Tim Janßen ist geschäftsführender Vorstand der Cradle to Cradle NGO. Janßen studierte Wirtschaftswissenschaften u.a. an der Leuphana Universität Lüneburg, der Dualen Hochschule Baden-Württemberg und der Universität Wien. Aus der Idee heraus, die Cradle-to-Cradle-Denkschule in die Mitte der Gesellschaft zu tragen, gründete er 2012 die gemeinnützige Organisation Cradle to Cradle NGO mit Nora Sophie Griefahn. Ebenso war er am Aufbau des C2C Congress (seit 2014) sowie C2C LAB Bildungszentrums (seit 2019) in Berlin beteiligt. Er unterrichtet zu C2C an Hochschule und Universitäten.

CRADLE im Interview mit Tim Janßen

Welche Zukunftsperspektiven hat die nachhaltige Bauwirtschaft?

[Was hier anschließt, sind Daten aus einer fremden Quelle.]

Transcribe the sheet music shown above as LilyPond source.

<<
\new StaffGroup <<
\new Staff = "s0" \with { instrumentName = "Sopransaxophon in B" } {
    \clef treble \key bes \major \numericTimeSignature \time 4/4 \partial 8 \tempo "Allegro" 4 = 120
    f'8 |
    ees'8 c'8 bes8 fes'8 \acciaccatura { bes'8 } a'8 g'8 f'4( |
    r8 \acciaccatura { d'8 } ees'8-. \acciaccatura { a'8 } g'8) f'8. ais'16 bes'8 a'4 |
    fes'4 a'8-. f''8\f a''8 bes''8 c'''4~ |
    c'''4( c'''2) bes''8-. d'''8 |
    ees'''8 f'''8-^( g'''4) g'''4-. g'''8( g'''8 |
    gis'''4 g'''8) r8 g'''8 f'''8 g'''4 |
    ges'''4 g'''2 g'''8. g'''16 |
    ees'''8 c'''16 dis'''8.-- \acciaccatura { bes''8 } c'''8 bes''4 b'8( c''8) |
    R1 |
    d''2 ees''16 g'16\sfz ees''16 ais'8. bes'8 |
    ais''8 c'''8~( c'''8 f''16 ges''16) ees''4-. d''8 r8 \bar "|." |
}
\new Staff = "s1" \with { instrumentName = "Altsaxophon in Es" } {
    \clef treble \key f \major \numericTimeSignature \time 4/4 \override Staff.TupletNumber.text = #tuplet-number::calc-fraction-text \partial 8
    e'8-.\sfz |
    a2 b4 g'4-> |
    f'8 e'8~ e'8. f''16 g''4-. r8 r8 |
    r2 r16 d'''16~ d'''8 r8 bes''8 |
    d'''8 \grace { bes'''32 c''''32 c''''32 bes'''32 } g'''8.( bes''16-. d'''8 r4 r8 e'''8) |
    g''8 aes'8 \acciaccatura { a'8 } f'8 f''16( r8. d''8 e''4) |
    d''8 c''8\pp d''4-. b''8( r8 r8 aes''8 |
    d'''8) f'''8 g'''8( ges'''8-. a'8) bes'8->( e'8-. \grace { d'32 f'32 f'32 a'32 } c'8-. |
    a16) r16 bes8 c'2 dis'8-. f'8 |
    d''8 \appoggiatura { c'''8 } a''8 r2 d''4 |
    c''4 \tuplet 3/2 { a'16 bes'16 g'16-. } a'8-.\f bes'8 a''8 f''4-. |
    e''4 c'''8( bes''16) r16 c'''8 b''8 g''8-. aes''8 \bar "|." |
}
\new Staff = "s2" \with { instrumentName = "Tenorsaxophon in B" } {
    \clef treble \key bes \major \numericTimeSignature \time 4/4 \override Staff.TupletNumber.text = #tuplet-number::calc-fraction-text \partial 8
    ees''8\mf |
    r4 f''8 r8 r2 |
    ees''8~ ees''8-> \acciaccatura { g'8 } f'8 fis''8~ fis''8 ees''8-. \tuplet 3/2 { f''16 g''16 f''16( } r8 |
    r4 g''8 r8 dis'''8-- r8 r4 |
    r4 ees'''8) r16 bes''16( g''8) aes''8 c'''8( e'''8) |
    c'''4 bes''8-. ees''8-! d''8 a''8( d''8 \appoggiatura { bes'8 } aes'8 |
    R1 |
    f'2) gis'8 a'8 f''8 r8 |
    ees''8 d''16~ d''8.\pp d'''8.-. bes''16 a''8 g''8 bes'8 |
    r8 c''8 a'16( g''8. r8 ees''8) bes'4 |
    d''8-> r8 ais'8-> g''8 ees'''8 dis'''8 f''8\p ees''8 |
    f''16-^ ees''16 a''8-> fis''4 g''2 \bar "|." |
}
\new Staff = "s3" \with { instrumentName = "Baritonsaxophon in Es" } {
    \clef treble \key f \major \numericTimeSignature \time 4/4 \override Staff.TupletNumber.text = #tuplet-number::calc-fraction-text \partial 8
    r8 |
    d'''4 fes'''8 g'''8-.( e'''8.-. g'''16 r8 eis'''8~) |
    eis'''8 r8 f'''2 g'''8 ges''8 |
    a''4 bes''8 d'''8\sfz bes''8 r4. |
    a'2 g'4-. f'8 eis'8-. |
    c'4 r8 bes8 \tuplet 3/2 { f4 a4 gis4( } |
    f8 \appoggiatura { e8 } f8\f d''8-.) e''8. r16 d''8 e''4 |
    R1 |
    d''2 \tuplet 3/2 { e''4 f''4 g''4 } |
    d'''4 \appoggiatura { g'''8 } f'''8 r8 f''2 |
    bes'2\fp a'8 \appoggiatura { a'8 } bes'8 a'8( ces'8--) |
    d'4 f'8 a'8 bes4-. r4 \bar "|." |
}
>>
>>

CRADLE: Herr Janßen, seit mehr als zwölf Jahren engagieren Sie sich mit Ihrer Organisation für eine nachhaltigere Welt. Wie schauen Sie auf diese Jahre zurück?

Tim Janßen: In der Tat begegnete uns zu Beginn sehr viel Verwunderung. Wir waren konfrontiert mit Unverständnis und Missverständnissen. Aber dies hat sich in den letzten zwölf Jahren wirklich sehr stark gewandelt, obwohl ich gar nicht glaube, dass sich seither die Innovationsbereitschaft oder die Tatkraft in Wirtschaft, Politik, Verwaltung und Zivilgesellschaft so stark verändert hat. Aber es hat ein Umdenken stattgefunden hinsichtlich der Relevanz des Themas.

CRADLE: In Kreisläufen zu denken, ist nichts Neues. Weshalb gab es daher bei der Gründung Ihrer NGO so viel Verwunderung?

Tim Janßen: Wir verstehen Kreislaufwirtschaft unter den Prinzipien von Cradle to Cradle ganzheitlich und haben einen sehr viel umfassenderen Blick auf das Thema zirkulären Wirtschaftens. Wir müssen dazu Zusammenhänge erkennen und ganzheitliche Lösungen für die komplexen Problemstellungen unserer Zeit finden. Unser Umgang mit Ressourcen und das Klima bedingen sich beispielsweise direkt: Ein neuer Umgang mit endlichen Rohstoffen hat einen positiven Einfluss auf das Klima, also müssen wir beides zusammen denken. Dass solche Zusammenhänge eine umfassende Transformation im Denken und Handeln erfordern, fest verankert in der Wirtschaft und in politischen Rahmenbedingungen, hat jetzt eine grundsätzliche Akzeptanz erreicht. Unsere Arbeit stellt eigentlich kein Akteur in der Wirtschaft, in der Politik, in der Gesellschaft mehr infrage.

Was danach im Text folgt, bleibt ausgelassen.